Believing you have constitutional rights in a DUI case can be very dangerous. What happened was very common: "officer-induced confusion". Three apparently contradictory things are communicated to the (very frightened) person arrested for DUI: (1) you can remain silent and refuse to possibly incriminate yourself, (2) you can consult with a lawyer, and (3) you have to take a chemical test that may incriminate you. What would the normal person conclude? Well, let’s take a closer look at the laws involved here.

First, the "implied consent" law says a person driving on the state’s highway impliedly consents to a chemical test when requested by an officer. Second, the Fifth Amendment right to "remain silent", or not incriminate yourself, protects you from custodial interrogation, not from having to give physical evidence. Third, the U.S. Supreme Court has been vague on how the right to counsel applies in a DUI case (the well-known "double standard").

As a result, some states permit the right to counsel after an arrest; most, however, deny the arrestee any access to a lawyer in a DUI case until after the police are through with him — even if he is arrested, taken to the station, and held in handcuffs until he is tested (the post-arrest process can take up to two hours or more).

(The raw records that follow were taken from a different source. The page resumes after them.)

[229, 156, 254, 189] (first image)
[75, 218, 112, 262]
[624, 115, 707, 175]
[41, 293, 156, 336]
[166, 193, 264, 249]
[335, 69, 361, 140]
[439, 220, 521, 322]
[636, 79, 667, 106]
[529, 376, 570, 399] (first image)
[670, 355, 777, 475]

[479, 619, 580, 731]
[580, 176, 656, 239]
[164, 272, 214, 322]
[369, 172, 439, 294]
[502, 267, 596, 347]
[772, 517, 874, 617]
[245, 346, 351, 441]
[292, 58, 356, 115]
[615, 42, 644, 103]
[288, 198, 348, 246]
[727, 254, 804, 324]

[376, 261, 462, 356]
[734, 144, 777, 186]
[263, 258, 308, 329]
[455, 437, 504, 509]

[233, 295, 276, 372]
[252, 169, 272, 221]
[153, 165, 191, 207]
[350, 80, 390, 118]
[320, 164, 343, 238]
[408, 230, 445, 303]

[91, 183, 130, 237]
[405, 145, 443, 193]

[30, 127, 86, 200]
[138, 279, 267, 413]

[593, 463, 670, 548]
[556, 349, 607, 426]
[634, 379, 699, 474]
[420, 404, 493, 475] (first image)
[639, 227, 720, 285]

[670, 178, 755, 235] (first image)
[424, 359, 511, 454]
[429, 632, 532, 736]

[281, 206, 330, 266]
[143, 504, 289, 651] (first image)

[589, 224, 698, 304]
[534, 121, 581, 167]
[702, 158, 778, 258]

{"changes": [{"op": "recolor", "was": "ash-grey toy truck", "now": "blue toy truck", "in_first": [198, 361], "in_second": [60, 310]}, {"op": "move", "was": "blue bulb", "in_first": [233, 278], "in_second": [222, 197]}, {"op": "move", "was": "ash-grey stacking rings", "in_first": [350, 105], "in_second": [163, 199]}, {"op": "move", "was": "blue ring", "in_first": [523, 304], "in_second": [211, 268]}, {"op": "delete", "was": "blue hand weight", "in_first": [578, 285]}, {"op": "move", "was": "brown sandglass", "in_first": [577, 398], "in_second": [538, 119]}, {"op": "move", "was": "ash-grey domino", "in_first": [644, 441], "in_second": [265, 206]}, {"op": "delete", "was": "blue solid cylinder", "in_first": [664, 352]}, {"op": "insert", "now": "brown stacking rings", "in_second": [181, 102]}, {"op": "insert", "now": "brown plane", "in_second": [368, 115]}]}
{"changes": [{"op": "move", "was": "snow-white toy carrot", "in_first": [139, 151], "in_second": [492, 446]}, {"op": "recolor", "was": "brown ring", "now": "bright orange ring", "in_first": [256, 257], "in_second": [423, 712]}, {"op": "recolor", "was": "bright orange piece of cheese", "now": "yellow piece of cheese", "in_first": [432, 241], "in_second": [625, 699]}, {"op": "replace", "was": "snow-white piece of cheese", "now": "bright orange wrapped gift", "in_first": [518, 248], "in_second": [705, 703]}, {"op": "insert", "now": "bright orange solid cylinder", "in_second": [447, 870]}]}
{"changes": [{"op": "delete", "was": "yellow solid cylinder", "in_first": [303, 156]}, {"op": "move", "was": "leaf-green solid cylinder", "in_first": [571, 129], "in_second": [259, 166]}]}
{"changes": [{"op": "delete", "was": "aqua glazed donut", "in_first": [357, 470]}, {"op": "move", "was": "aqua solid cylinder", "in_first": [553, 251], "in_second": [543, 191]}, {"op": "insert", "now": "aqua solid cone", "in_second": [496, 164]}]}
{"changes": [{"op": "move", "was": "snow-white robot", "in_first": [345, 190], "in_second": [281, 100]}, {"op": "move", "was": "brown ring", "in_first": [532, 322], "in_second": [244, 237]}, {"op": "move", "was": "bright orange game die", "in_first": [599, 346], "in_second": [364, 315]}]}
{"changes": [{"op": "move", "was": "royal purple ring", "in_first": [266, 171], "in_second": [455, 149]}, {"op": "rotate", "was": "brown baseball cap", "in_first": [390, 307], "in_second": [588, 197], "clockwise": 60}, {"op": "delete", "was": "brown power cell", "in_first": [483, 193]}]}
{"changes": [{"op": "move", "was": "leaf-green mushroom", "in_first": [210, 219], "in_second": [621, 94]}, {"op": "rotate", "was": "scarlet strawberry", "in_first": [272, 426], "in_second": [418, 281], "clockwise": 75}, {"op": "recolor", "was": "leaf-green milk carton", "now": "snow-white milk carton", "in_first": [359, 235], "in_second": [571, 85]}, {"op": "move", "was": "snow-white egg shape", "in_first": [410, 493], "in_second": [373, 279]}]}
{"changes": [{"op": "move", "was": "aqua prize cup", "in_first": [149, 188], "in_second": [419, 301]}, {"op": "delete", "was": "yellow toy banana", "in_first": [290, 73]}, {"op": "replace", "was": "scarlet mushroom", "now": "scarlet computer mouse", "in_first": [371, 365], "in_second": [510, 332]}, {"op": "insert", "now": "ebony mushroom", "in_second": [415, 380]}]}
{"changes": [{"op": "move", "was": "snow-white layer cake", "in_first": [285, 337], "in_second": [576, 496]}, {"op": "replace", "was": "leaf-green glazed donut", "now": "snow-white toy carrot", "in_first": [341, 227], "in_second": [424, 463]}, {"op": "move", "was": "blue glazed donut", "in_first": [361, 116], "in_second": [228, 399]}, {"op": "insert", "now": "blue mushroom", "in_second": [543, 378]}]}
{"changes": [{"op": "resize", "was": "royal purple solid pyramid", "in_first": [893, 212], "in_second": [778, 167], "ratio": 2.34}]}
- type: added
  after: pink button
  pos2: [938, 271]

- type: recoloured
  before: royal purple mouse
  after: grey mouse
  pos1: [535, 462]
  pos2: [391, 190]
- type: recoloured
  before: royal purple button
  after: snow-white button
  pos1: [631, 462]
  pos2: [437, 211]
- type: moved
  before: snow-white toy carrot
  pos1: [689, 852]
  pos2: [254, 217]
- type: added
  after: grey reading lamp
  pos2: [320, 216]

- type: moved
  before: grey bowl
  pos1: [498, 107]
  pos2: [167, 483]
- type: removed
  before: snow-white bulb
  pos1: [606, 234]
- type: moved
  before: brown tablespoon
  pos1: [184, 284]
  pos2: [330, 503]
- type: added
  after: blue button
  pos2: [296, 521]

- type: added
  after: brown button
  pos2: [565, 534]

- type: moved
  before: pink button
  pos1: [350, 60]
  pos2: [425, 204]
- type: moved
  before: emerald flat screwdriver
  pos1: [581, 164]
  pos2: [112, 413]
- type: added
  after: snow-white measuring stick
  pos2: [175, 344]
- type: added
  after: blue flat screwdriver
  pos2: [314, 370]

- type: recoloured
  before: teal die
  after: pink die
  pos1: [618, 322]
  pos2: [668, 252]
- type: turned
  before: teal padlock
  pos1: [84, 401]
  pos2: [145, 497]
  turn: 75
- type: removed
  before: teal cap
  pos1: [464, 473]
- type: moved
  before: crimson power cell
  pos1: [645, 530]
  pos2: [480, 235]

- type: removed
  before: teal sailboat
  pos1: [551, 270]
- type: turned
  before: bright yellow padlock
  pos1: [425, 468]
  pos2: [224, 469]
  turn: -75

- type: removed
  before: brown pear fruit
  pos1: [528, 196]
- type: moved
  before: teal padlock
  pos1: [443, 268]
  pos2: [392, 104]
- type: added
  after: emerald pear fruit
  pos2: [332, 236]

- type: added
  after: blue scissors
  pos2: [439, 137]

So when the officer said you had a right to counsel, that wasn’t quite true. He should have said, "You have a right to counsel….usually, but since this is a DUI arrest you can’t talk to one for an hour or two". (As we say, "the DUI exception to the Constitution".)

What if you change your mind five minutes later and agree to take a test? Some courts have reasoned that if a short delay does not affect the value of the test, there is no good reason for not letting the suspect take the test. Most states, however, will not let you change your mind. As one appellate court bluntly put it, "One offer plus one rejection equals one refusal and one suspension". Dunlop v. DMV (156 Cal.App.3d 279).

Translation: tough luck all around. Granted it’s all very confusing, and even the courts don’t all agree, but you are going to be prosecuted and punished for refusing to take a test. Put another way, believing you really have a constitutional right not to incriminate yourself and to talk with an attorney in a DUI case can get you into a lot of trouble.